Segment Start: Source passage
TRANSITION AND RETIREMENT
AGREEMENT
This TRANSITION
AND RETIREMENT AGREEMENT (this “ Agreement ”) is
entered into by and between Sysco Corporation, a Delaware
corporation (the “ Company ”), and RICHARD J.
SCHNIEDERS, a resident of the state of Texas (“
Executive ”), as of the Effective Date of the
Agreement, as defined below.
WHEREAS, Executive
and Company are parties to that certain First Amended and Restated
Executive Severance Agreement dated November 24, 2008 (the
“ Severance Agreement ”), a copy of which is
attached hereto;
WHEREAS, Executive
and Company, are parties to that certain Sysco Corporation Fiscal
Year 2009 Management Incentive Plan Bonus Agreement, effective as
of June 27, 2008 (the “ MIP Bonus Agreement
”) pursuant to which Executive is entitled to a bonus if the
Company meets certain pre-established performance criteria (the
“ MIP Bonus ”);
WHEREAS, Executive
has indicated his intention to retire from his position as Chief
Executive Officer of the Company effective as of the close of
business on March 31, 2009, and from his employment with the
Company effective as of the close of business on June 27, 2009
(the “ Retirement Date ”); and
WHEREAS, the
parties hereby wish to memorialize their agreement with respect to
Executive’s retirement and to clarify his duties through the
Retirement Date.
NOW, THEREFORE, in
consideration of the foregoing and the mutual promises contained
herein and for other good and valuable consideration, the receipt,
adequacy and sufficiency of which is hereby acknowledged, the
parties hereto hereby agree as follows:
1.
Executive’s Duties; Compensation and Retirement from the
Company .
(a) Executive
shall continue to serve in the positions of Chairman of the Board
and Chief Executive Officer of the Company through March 31,
2009 at Executive’s base salary in effect as of the Effective
Date of this Agreement.
Segment End: Source passage
- **What the exercise asks**
Reproduce verbatim the portion of the agreement that begins with the words containing "TRANSITION AND RETIREMENT" and ends with "as defined below.". Work only from the agreement.
Segment Start: Data under study
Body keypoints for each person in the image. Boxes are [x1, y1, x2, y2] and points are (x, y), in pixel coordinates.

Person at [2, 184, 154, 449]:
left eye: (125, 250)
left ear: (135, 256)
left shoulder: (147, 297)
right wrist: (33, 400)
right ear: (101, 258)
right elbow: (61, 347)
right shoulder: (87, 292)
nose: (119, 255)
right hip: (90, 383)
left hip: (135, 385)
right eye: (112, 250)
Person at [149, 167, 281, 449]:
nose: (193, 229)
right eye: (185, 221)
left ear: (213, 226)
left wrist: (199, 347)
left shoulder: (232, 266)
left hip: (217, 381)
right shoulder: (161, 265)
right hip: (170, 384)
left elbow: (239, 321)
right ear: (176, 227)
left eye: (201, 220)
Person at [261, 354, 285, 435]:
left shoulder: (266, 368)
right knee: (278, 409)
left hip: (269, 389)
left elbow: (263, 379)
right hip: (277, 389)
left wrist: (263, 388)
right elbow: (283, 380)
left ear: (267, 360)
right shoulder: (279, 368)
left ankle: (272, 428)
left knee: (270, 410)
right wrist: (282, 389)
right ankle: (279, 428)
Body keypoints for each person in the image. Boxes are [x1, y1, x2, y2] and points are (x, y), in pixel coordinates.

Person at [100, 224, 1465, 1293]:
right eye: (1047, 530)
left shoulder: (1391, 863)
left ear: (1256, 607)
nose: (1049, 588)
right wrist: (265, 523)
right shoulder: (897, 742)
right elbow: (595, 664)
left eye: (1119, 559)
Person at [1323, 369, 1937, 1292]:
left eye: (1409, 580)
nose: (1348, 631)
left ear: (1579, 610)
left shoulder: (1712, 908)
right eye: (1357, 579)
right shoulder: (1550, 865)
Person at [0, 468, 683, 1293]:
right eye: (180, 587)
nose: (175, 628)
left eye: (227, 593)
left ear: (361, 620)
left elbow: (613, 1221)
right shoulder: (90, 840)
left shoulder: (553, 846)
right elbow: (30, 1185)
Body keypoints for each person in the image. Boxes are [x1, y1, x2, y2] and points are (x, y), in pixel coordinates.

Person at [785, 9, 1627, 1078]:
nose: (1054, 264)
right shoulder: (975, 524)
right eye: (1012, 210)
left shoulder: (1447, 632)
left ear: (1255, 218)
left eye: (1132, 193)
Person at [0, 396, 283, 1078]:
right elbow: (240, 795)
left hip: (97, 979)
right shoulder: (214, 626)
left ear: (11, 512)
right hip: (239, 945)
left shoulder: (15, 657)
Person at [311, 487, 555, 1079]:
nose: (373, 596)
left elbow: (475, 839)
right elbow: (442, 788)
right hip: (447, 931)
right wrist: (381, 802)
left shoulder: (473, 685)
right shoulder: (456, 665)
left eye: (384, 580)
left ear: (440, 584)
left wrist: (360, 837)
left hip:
Segment End: Data under study
- **Response to this task**
TRANSITION AND RETIREMENT
AGREEMENT
This TRANSITION
AND RETIREMENT AGREEMENT (this “ Agreement ”) is
entered into by and between Sysco Corporation, a Delaware
corporation (the “ Company ”), and RICHARD J.
SCHNIEDERS, a resident of the state of Texas (“
Executive ”), as of the Effective Date of the
Agreement, as defined below.